In order to anticipate the drug-like properties, which is the key step in the development of active molecule, the SwissADME online program was used²⁸. The main characteristics of a drug candidate are molecular weight, absorption, a limited amount of molecular flexibility and TPSA³². It is possible to assess a compound permeability and bioavailability using straight forward molecular information³³. Based on molecular properties using lipinski’s rule of five criteria states that a molecule is a drug like property if it has five-hydrogen bond donors, ten- hydrogen bond acceptors, five-partition coefficients logP, and the molecular weight of 500 daltons³⁴.

Molecular docking analysis

The crystal structures of tyrosine kinase and cyclin-dependent kinases were obtained from the PDB (ID: 7QHL & 2SRC)³⁵. The protein structure was generated using the protein synthesis programme from the Schrodinger suite 20.3. The protein preparation wizard allowed for the structure’s energy minimization, the insertion of the missing atoms, the elimination of water situated less than 5 from the binding pocket, and the addition of the missing atoms. The grid was made by identifying the active position of the co-crystal and creating a grid box in its centre. The ligands were drawn and the energy was minimised before being created via the Lig-Prep Schrodinger module to produce different conformers. Glide in standard precision mode was used to dock the conformers and the poses were sorted and the top pose was identified. It was known that previous reports stated that co-crystal of target CDK receptor binding modes that the three essential hydrogen binding interactions at active site besides hydrophobic interactions are GLU81, ASP86, and LEU83, and validation was confirmed by redocking of co-crystallized structure with target kinase.
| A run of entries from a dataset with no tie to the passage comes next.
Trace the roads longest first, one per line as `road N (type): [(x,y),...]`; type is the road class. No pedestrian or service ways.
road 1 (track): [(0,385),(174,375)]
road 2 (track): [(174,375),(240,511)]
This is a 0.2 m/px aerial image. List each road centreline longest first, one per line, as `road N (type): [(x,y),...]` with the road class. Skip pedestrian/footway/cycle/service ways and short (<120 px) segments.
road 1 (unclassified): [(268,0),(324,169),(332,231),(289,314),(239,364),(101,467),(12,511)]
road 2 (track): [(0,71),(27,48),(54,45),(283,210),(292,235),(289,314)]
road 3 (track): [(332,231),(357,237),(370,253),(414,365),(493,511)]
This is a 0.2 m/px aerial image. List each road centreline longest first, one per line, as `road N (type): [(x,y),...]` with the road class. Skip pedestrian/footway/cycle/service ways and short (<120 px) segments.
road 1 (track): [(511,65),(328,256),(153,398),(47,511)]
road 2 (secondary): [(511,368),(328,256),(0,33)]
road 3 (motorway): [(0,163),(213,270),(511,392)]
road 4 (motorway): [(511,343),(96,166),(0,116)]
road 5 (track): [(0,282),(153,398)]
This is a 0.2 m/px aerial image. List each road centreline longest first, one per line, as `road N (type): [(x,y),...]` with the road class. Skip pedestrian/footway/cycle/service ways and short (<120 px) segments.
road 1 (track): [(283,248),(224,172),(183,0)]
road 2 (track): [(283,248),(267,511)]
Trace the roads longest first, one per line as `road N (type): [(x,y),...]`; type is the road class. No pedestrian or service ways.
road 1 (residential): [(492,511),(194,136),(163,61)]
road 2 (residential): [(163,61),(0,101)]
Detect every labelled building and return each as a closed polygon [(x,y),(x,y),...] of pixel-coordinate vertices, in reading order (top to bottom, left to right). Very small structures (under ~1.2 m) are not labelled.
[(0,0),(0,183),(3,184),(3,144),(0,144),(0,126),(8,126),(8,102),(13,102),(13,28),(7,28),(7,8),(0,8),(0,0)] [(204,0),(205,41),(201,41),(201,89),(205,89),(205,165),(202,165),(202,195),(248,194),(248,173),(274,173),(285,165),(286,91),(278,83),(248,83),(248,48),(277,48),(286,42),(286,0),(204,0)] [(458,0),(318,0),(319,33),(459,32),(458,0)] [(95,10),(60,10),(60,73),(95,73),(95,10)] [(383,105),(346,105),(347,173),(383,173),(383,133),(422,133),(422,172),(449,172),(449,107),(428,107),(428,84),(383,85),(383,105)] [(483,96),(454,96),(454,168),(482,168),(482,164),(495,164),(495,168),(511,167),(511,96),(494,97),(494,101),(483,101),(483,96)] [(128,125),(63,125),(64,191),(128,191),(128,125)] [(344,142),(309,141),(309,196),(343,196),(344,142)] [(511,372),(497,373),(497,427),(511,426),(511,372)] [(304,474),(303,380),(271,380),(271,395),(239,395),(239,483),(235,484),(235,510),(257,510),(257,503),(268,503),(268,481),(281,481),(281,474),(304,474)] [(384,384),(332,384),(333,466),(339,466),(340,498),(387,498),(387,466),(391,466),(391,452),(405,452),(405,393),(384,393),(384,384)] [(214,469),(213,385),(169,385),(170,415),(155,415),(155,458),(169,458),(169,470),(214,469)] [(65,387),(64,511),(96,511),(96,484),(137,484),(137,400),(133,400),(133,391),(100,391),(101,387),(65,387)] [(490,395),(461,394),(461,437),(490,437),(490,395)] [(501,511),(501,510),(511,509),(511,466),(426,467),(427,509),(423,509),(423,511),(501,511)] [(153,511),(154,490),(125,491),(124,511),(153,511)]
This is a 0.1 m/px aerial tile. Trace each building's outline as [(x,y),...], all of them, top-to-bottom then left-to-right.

Scheme 1: Representative Scheme for the Synthesis of N4-Chlorophenyl-Hydrazino-Pyrazolopyrimidines Click here to View Figure

General Procedure for synthesis of Pyazolo(3,4-d)Pyrimidines

Weigh about 12.77 g (0.1 mol) of 4-Chloro aniline (1), transferred to a beaker and 9.8 ml of nitrous acid was added in cool condition the mixture and kept aside for 30 minutes. By adding 100 ml of ice-cold water to the solid material that had precipitated, it was separated and dried to produce 4-chloro benzene diazonium chloride (2). The compound 2 was taken about 8.5 g (0.05 mol), transferred into R.B.flask and was treated with malononitrile in acetic anhydride under reflux for 5 hrs to afford (4-chlorophenyl)carbonohydrazonoyl dicyanide (3). The compound 3 reacts with hydrazine hydrate in ethyl acetate solution under reflux for 4 hrs to afford the compound 4-[2-(4-chlorophenyl)hydrazinyl]-4,5-dihydro-1H-pyrazole-3,5-diamine (4). In the next step, chalcones were prepared using different aldehydes and ketones. They obtained chalcones by treating compound 4 independently under magnetic agitation for 6 hrs in ethanol and drying to afford the compounds 5a-5j.

Biological evaluation

DPPH radical scavenging assay

Oxidative stress is defined as an imbalance between free radical production and antioxidant defence mechanisms. It is linked to a variety of pathophysiological illnesses, including cancer and neurological ailments. Exogenous or endogenous, enzymatic or non-enzymatic antioxidants can minimise or halt cellular damage, largely by scavenging free radicals. The synthesized compounds were examined for their capacity to scavenge free radicals using the DPPH assay method. In order to create a series of dilutions with concentrations ranging from 100 to 200 µg/ml in methanol. The methanolic solution of the synthesized compound (2ml) was added to a 0.003% (w/v) methanolic solution of DPPH (1ml). The mixture was vigorously shaken for five minutes and kept aside for 30 minutes and measured absobance and ascorbic acid served as the reference at 517 nm. The equation used to get the inhibition ratio (%I) for all substances tested is %I = (Ac-As)/Ac x 100, where Ac is the absorbance of the control and As is the absorbance of the sample^{36, 37}.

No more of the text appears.